Passage shown –

************

0

I am using Spark running in the cloud. My storage is not traditional HDFS, but I connect to my files via a URL. So for example I can do the following and Spark will receive all the files in the directory. I can also use any other HDFS function calls.

sc.TextFile("hdfs://mystorage001/folder/month1/*")

My data is spread between 5 different drives, and I would like spark to round robin between reading from each drive, so I can read from all 5 in parallel. I can do the following currently and process all my data, but it does not read the drives in parallel. Instead spark reads all the files in one drive, then moves to the next.

sc.TextFile("hdfs://mystorage001/folder/month1/*, hdfs://mystorage002/folder/month2/*, hdfs://mystorage003/folder/month3/*, hdfs://mystorage004/folder/month4/*,hdfs://mystorage005/folder/month5/*")

I have 100 executors. So I have also tried this, but this gives me even worst performance.

sc.TextFile("hdfs://mystorage001/folder/month1/*, 20) union sc.TextFile("hdfs://mystorage002/folder/month2/*, 20) union sc.TextFile("hdfs://mystorage003/folder/month3/*, 20) union sc.TextFile("hdfs://mystorage004/folder/month4/*, 20) union sc.TextFile("hdfs://mystorage005/folder/month5/*")

I know that in each directory my has files named 000000_0, 000001_0, 000002_0, etc... So if I could order the list of files spark reads by that part of the name, I think this will accomplish what I want, but the only way I have figured out how to return the list is via wholeTextFile() which needs to load all the data first anyway.

Dan Ciborowski - MSFT
  • 6,807
  • 10
  • 53
  • 88

1 Answers1

0
import org.apache.hadoop.fs._
val fs = FileSystem.get(sc.hadoopConfiguration)
val path = Array(new Path("hdfs://mystorage001/folder/month1/"), 
new Path("hdfs://mystorage001/folder/month2/"), 
new Path("hdfs://mystorage001/folder/month3/"), 
new Path("hdfs://mystorage001/folder/month4/"), 
new Path("hdfs://mystorage001/folder/month5/"))
path.map(fs.listStatus(_)).flatMap(_.zipWithIndex).sortBy(_._2).map(_._1.getPath).mkString(",")
Pankaj Arora
  • 544
  • 2
  • 6

************

Written task 1 –
Answer these questions from the Spark thread:
(a) How many executors does the poster have?
(b) Across how many drives is the poster's data spread?
(c) Which function has the poster found that returns the file list but needs to load all the data first?
Written task 2 – Reproduce part of the Spark thread word for word, beginning at the words that have "I am using Spark" and stopping after "HDFS function calls.".
Rely only on the Spark thread for your answers.

Data items

************

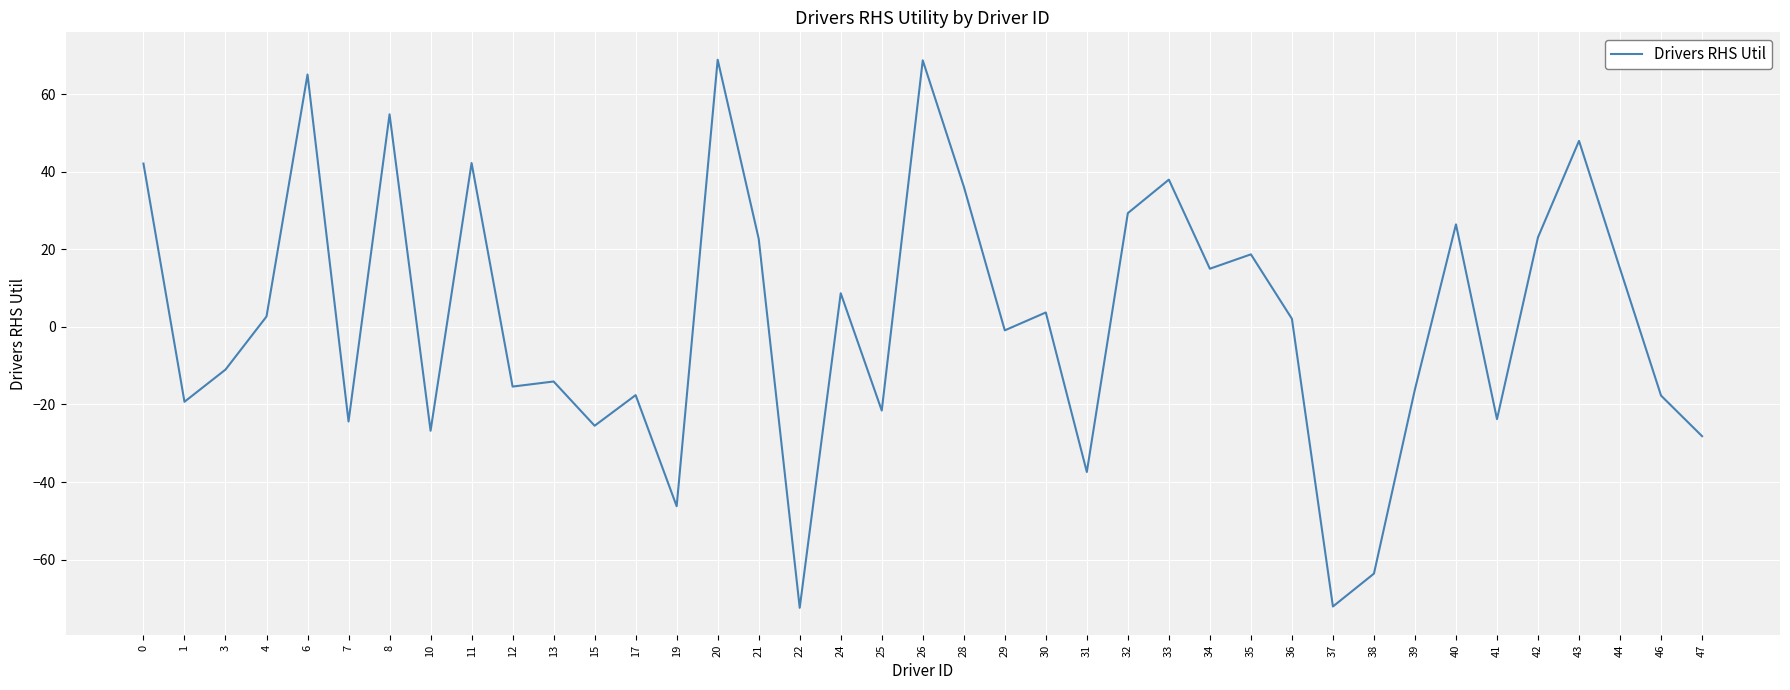

How many interior local peaks (higher than both neighbors) does the data have?

13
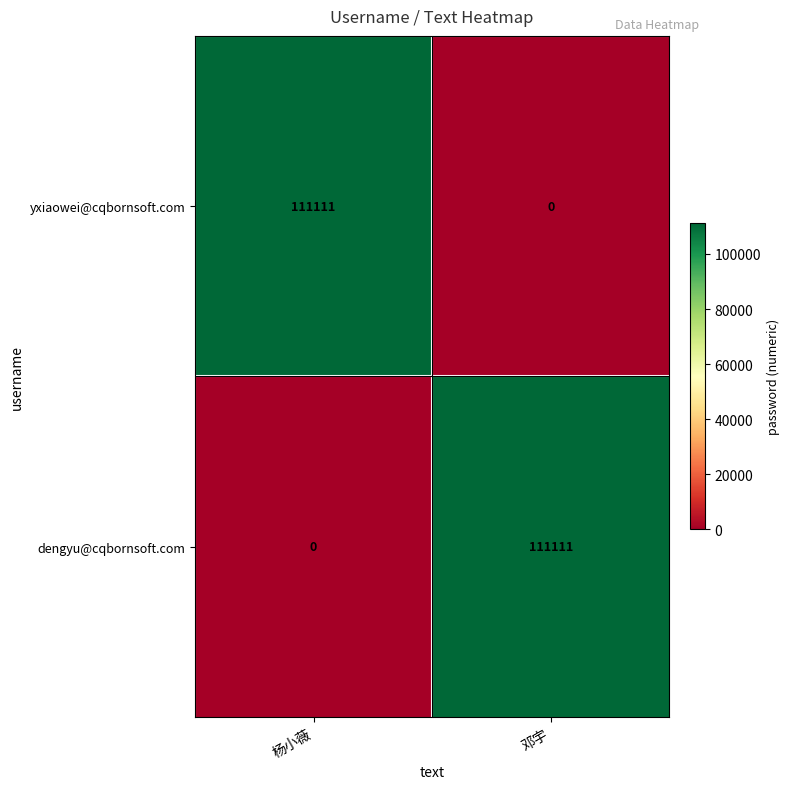

How many distinct data groups are displayed?

2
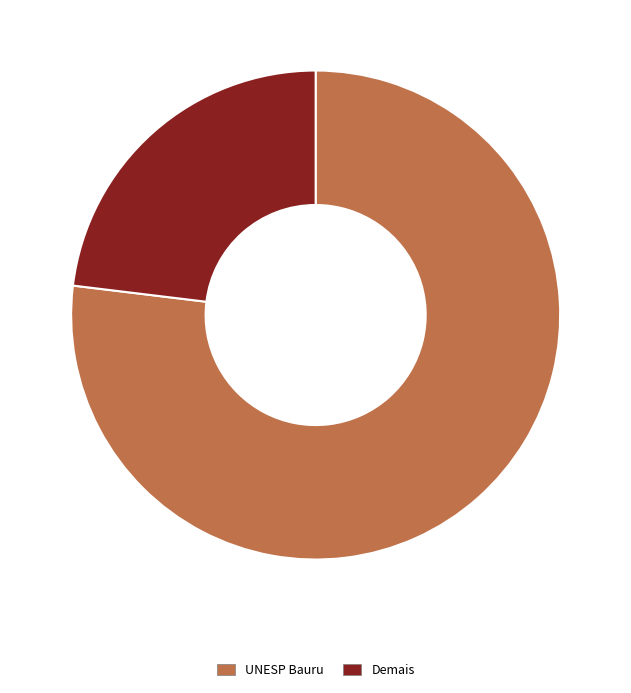

What is the largest slice in the pie chart?

UNESP Bauru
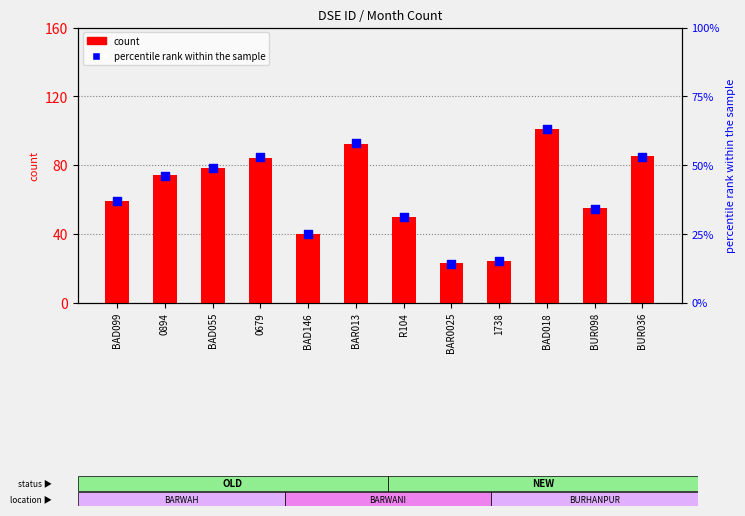

Which series contains the lowest Y value?

percentile rank within the sample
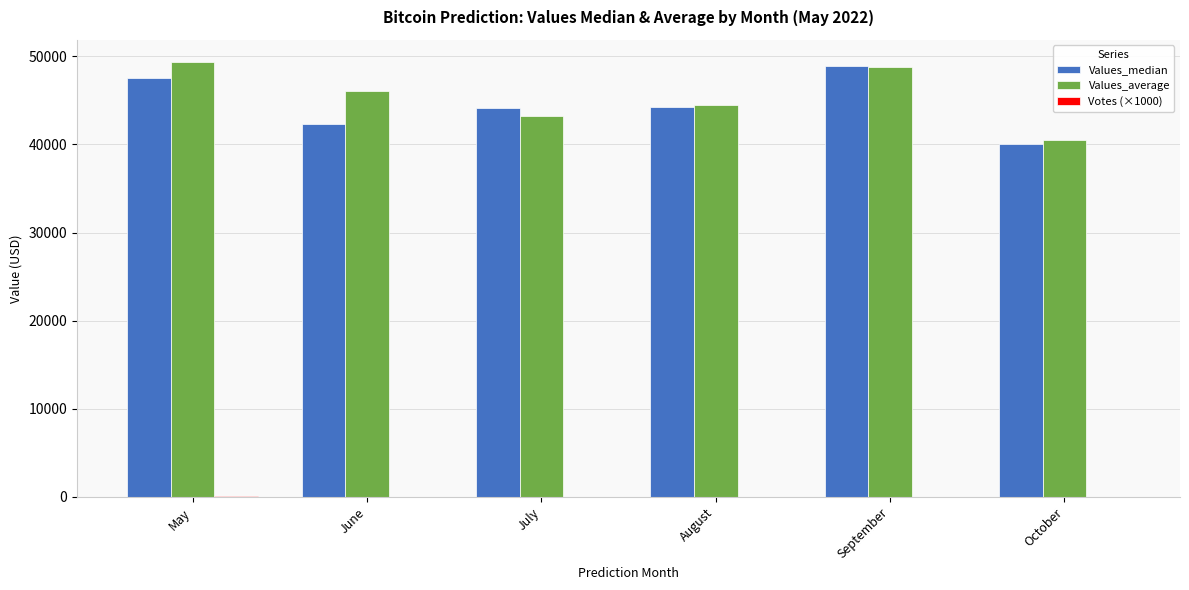

Is it true that Values_median equals 47505.2 at May?

True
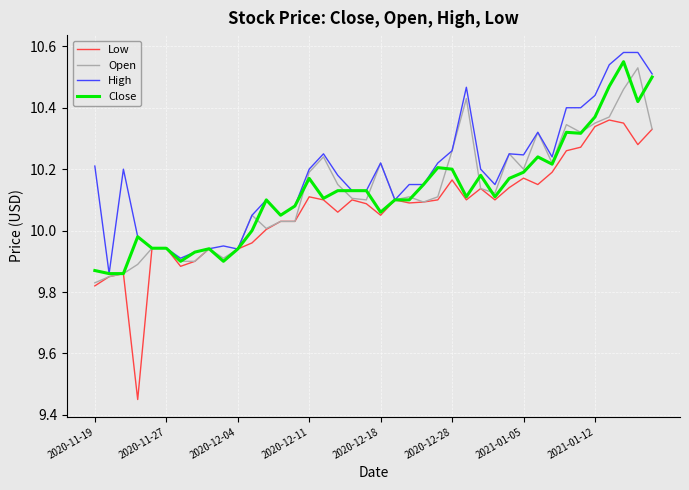

Which series has the largest total across all categories?

High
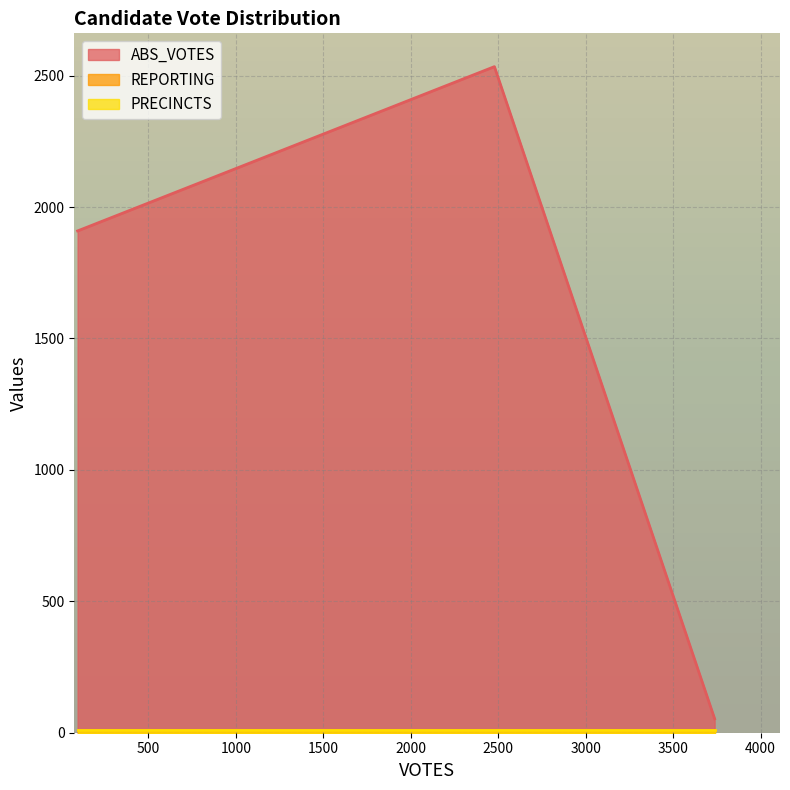

Is it true that ABS_VOTES equals 3289 at blackmand?

False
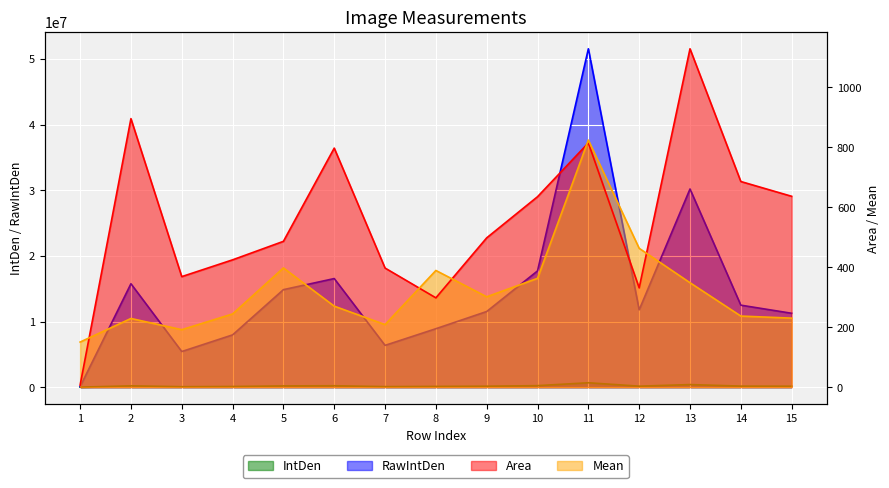

What is the difference between the maximum and minimum values in the Area series?

1121.0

************

Expected output 1 –
(a) 100
(b) 5
(c) wholeTextFile()

Expected output 2 –
I am using Spark running in the cloud. My storage is not traditional HDFS, but I connect to my files via a URL. So for example I can do the following and Spark will receive all the files in the directory. I can also use any other HDFS function calls.